DA SVOLGERE: Nel testo sulle migrazioni riportato di seguito, elenchi tutti gli elementi che la frase enumera dopo «Il mare Mediterraneo e», fino a «le inchieste» compreso.

Restare fermi ad ascoltare le improbabili notizie di un telegiornale. Cronaca nera e incidenti, Covid e campagne di vaccinazioni. Migrazioni.
Il mare Mediterraneo e le sue rotte, gli sbarchi, gli hotspot, le Ong, le inchieste, mentre i corpi precipitano verso il fondo, zavorrati all’eco della proprie grida rimaste inascoltate. Sul fondo. Nessun altro rumore se non il silenzio.
Migrazioni, ricerca incessante di sopravvivenza, lì dove tutto sembra infinitamente più accessibile.
Sulle sponde altre del Mediterraneo, il continente africano assiste a inarrestabili partenze.

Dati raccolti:
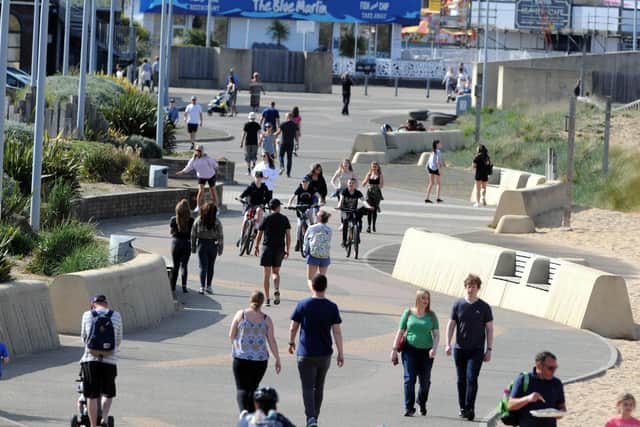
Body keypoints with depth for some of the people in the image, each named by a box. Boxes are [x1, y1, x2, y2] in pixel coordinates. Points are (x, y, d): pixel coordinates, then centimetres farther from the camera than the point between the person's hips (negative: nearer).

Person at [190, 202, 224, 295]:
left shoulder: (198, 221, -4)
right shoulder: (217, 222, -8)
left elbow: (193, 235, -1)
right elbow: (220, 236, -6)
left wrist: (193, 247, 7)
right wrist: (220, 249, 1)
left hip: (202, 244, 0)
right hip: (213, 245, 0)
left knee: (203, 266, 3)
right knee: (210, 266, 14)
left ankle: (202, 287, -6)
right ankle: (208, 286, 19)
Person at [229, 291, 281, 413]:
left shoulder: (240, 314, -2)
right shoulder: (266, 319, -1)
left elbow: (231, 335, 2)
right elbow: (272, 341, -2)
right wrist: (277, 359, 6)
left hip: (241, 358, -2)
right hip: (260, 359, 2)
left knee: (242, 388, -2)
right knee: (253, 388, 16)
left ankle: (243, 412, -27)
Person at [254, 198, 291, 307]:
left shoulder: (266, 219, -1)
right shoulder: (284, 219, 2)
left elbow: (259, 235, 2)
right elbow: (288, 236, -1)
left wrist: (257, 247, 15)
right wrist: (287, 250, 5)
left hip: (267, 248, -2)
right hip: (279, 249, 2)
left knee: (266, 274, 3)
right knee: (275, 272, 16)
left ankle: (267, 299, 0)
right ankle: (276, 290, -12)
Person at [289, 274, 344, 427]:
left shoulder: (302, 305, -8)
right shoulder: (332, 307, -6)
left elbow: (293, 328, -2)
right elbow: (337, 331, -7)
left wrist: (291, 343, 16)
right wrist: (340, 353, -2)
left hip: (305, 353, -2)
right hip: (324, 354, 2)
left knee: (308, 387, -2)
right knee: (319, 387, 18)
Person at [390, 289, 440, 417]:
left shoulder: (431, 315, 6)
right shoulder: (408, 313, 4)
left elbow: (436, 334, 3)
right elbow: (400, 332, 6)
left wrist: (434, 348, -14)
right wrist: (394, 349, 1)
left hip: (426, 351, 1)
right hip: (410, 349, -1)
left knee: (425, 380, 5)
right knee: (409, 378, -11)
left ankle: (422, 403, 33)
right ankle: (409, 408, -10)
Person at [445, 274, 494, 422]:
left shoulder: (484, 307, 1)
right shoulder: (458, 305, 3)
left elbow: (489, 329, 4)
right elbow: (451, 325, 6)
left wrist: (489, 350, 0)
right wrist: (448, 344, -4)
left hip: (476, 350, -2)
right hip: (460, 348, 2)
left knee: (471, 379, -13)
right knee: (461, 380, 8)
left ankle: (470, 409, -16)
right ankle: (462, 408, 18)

SOLUZIONE PROPOSTA: le sue rotte, gli sbarchi, gli hotspot, le Ong, le inchieste